*** Data supplied ***
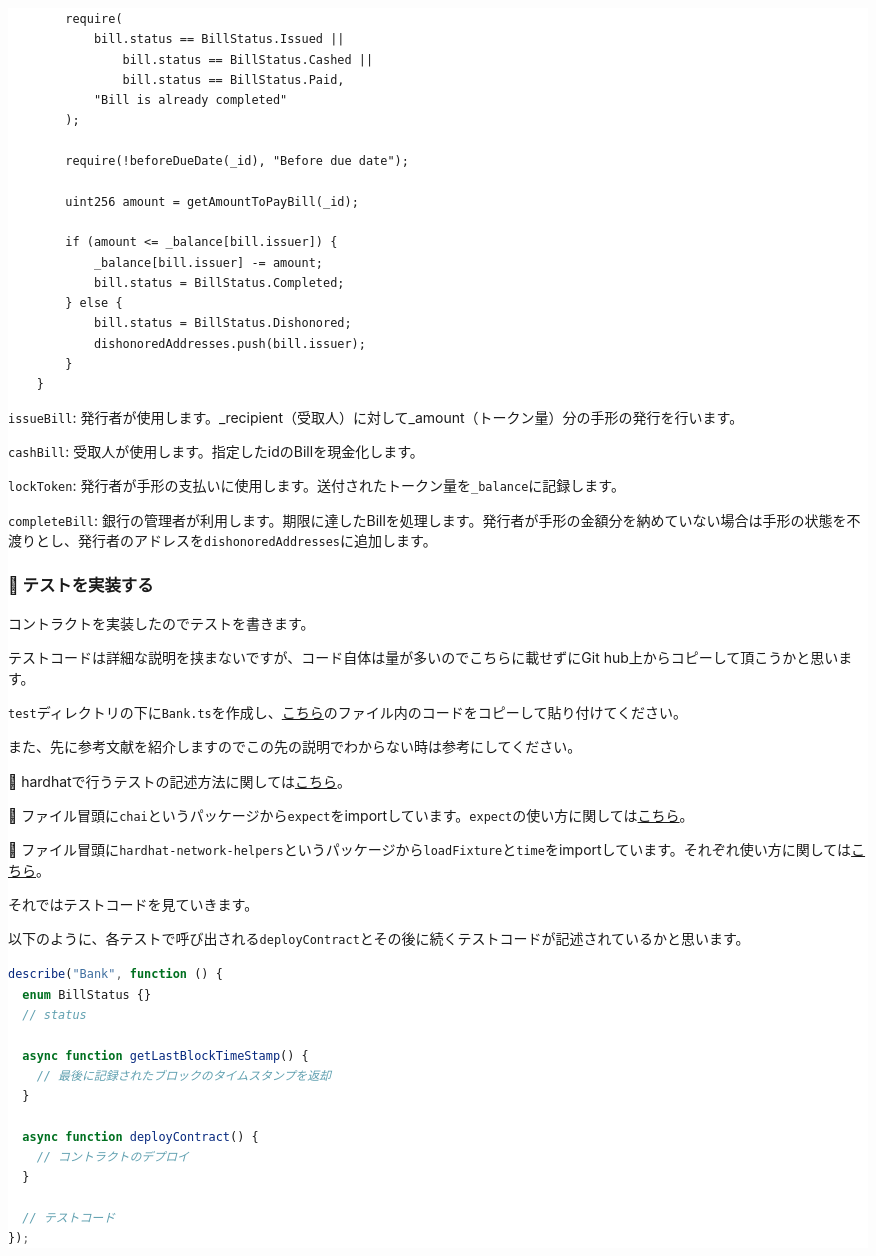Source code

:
 ```solidity
        require(
            bill.status == BillStatus.Issued ||
                bill.status == BillStatus.Cashed ||
                bill.status == BillStatus.Paid,
            "Bill is already completed"
        );

        require(!beforeDueDate(_id), "Before due date");

        uint256 amount = getAmountToPayBill(_id);

        if (amount <= _balance[bill.issuer]) {
            _balance[bill.issuer] -= amount;
            bill.status = BillStatus.Completed;
        } else {
            bill.status = BillStatus.Dishonored;
            dishonoredAddresses.push(bill.issuer);
        }
    }
```

`issueBill`: 発行者が使用します。\_recipient（受取人）に対して\_amount（トークン量）分の手形の発行を行います。

`cashBill`: 受取人が使用します。指定したidのBillを現金化します。

`lockToken`: 発行者が手形の支払いに使用します。送付されたトークン量を`_balance`に記録します。

`completeBill`: 銀行の管理者が利用します。期限に達したBillを処理します。発行者が手形の金額分を納めていない場合は手形の状態を不渡りとし、発行者のアドレスを`dishonoredAddresses`に追加します。

### 🧪 テストを実装する

コントラクトを実装したのでテストを書きます。

テストコードは詳細な説明を挟まないですが、コード自体は量が多いのでこちらに載せずにGit hub上からコピーして頂こうかと思います。

`test`ディレクトリの下に`Bank.ts`を作成し、[こちら](https://github.com/unchain-dev/AVAX-Subnet/blob/main/contract/test/Bank.ts)のファイル内のコードをコピーして貼り付けてください。

また、先に参考文献を紹介しますのでこの先の説明でわからない時は参考にしてください。

💁 hardhatで行うテストの記述方法に関しては[こちら](https://hardhat.org/hardhat-runner/docs/guides/test-contracts)。

💁 ファイル冒頭に`chai`というパッケージから`expect`をimportしています。`expect`の使い方に関しては[こちら](https://hardhat.org/hardhat-chai-matchers/docs/reference)。

💁 ファイル冒頭に`hardhat-network-helpers`というパッケージから`loadFixture`と`time`をimportしています。それぞれ使い方に関しては[こちら](https://hardhat.org/hardhat-network-helpers/docs/reference)。

それではテストコードを見ていきます。

以下のように、各テストで呼び出される`deployContract`とその後に続くテストコードが記述されているかと思います。

```ts
describe("Bank", function () {
  enum BillStatus {}
  // status

  async function getLastBlockTimeStamp() {
    // 最後に記録されたブロックのタイムスタンプを返却
  }

  async function deployContract() {
    // コントラクトのデプロイ
  }

  // テストコード
});
```
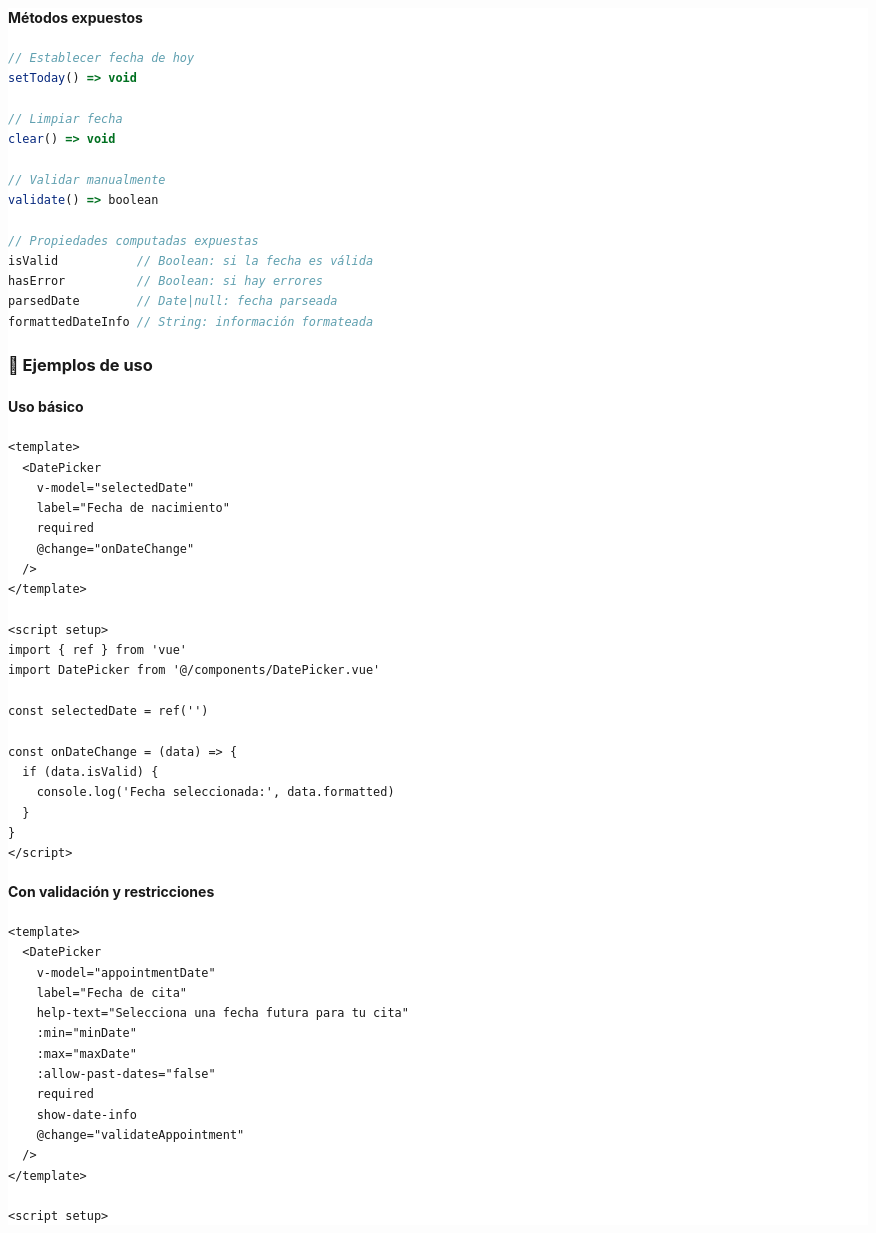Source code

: #### Métodos expuestos

```javascript
// Establecer fecha de hoy
setToday() => void

// Limpiar fecha
clear() => void

// Validar manualmente
validate() => boolean

// Propiedades computadas expuestas
isValid           // Boolean: si la fecha es válida
hasError          // Boolean: si hay errores
parsedDate        // Date|null: fecha parseada
formattedDateInfo // String: información formateada
```

### 🔧 Ejemplos de uso

#### Uso básico

```vue
<template>
  <DatePicker
    v-model="selectedDate"
    label="Fecha de nacimiento"
    required
    @change="onDateChange"
  />
</template>

<script setup>
import { ref } from 'vue'
import DatePicker from '@/components/DatePicker.vue'

const selectedDate = ref('')

const onDateChange = (data) => {
  if (data.isValid) {
    console.log('Fecha seleccionada:', data.formatted)
  }
}
</script>
```

#### Con validación y restricciones

```vue
<template>
  <DatePicker
    v-model="appointmentDate"
    label="Fecha de cita"
    help-text="Selecciona una fecha futura para tu cita"
    :min="minDate"
    :max="maxDate"
    :allow-past-dates="false"
    required
    show-date-info
    @change="validateAppointment"
  />
</template>

<script setup>
```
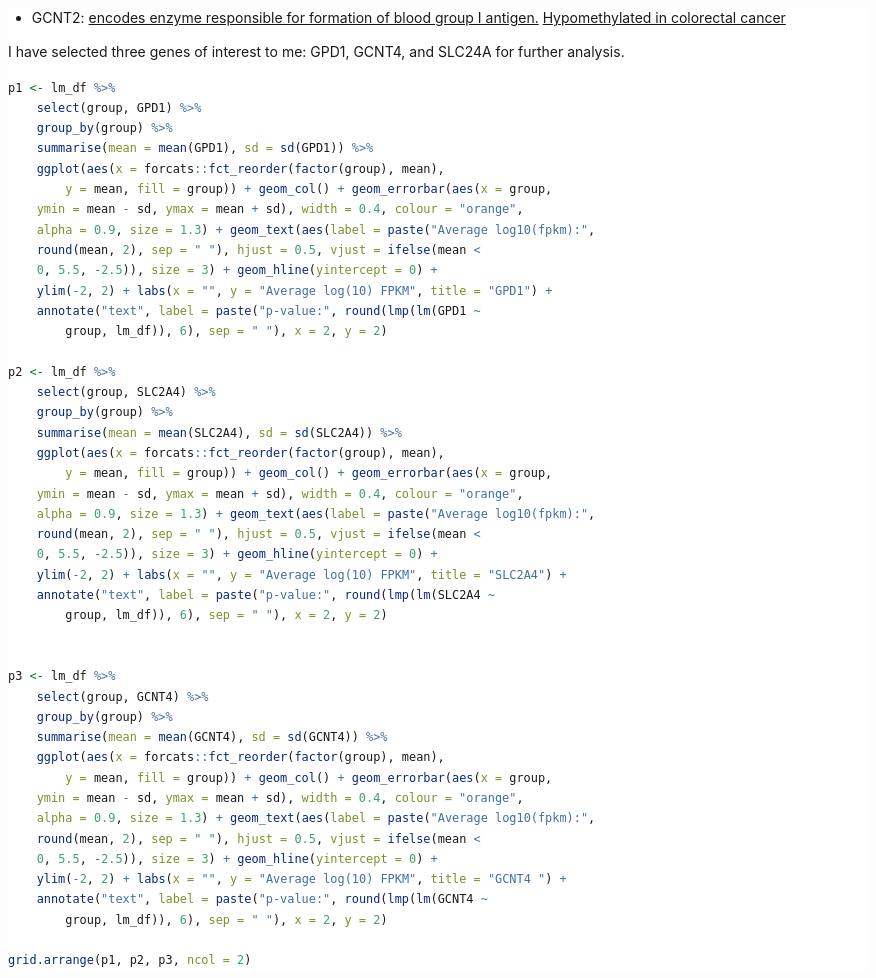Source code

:- GCNT2: [encodes enzyme responsible for formation of blood group I
  antigen.](https://en.wikipedia.org/wiki/GCNT2) [Hypomethylated in
  colorectal cancer](https://pubmed.ncbi.nlm.nih.gov/25750292/)

I have selected three genes of interest to me: GPD1, GCNT4, and SLC24A
for further analysis.

``` r
p1 <- lm_df %>%
    select(group, GPD1) %>%
    group_by(group) %>%
    summarise(mean = mean(GPD1), sd = sd(GPD1)) %>%
    ggplot(aes(x = forcats::fct_reorder(factor(group), mean),
        y = mean, fill = group)) + geom_col() + geom_errorbar(aes(x = group,
    ymin = mean - sd, ymax = mean + sd), width = 0.4, colour = "orange",
    alpha = 0.9, size = 1.3) + geom_text(aes(label = paste("Average log10(fpkm):",
    round(mean, 2), sep = " "), hjust = 0.5, vjust = ifelse(mean <
    0, 5.5, -2.5)), size = 3) + geom_hline(yintercept = 0) +
    ylim(-2, 2) + labs(x = "", y = "Average log(10) FPKM", title = "GPD1") +
    annotate("text", label = paste("p-value:", round(lmp(lm(GPD1 ~
        group, lm_df)), 6), sep = " "), x = 2, y = 2)

p2 <- lm_df %>%
    select(group, SLC2A4) %>%
    group_by(group) %>%
    summarise(mean = mean(SLC2A4), sd = sd(SLC2A4)) %>%
    ggplot(aes(x = forcats::fct_reorder(factor(group), mean),
        y = mean, fill = group)) + geom_col() + geom_errorbar(aes(x = group,
    ymin = mean - sd, ymax = mean + sd), width = 0.4, colour = "orange",
    alpha = 0.9, size = 1.3) + geom_text(aes(label = paste("Average log10(fpkm):",
    round(mean, 2), sep = " "), hjust = 0.5, vjust = ifelse(mean <
    0, 5.5, -2.5)), size = 3) + geom_hline(yintercept = 0) +
    ylim(-2, 2) + labs(x = "", y = "Average log(10) FPKM", title = "SLC2A4") +
    annotate("text", label = paste("p-value:", round(lmp(lm(SLC2A4 ~
        group, lm_df)), 6), sep = " "), x = 2, y = 2)


p3 <- lm_df %>%
    select(group, GCNT4) %>%
    group_by(group) %>%
    summarise(mean = mean(GCNT4), sd = sd(GCNT4)) %>%
    ggplot(aes(x = forcats::fct_reorder(factor(group), mean),
        y = mean, fill = group)) + geom_col() + geom_errorbar(aes(x = group,
    ymin = mean - sd, ymax = mean + sd), width = 0.4, colour = "orange",
    alpha = 0.9, size = 1.3) + geom_text(aes(label = paste("Average log10(fpkm):",
    round(mean, 2), sep = " "), hjust = 0.5, vjust = ifelse(mean <
    0, 5.5, -2.5)), size = 3) + geom_hline(yintercept = 0) +
    ylim(-2, 2) + labs(x = "", y = "Average log(10) FPKM", title = "GCNT4 ") +
    annotate("text", label = paste("p-value:", round(lmp(lm(GCNT4 ~
        group, lm_df)), 6), sep = " "), x = 2, y = 2)

grid.arrange(p1, p2, p3, ncol = 2)
```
*** End of Data supplied ***
• [Exercise goal]: Look for "from" in each line of the material, then copy the lines where it is found.

• [Answer below]:
import { ref } from 'vue'
import DatePicker from '@/components/DatePicker.vue'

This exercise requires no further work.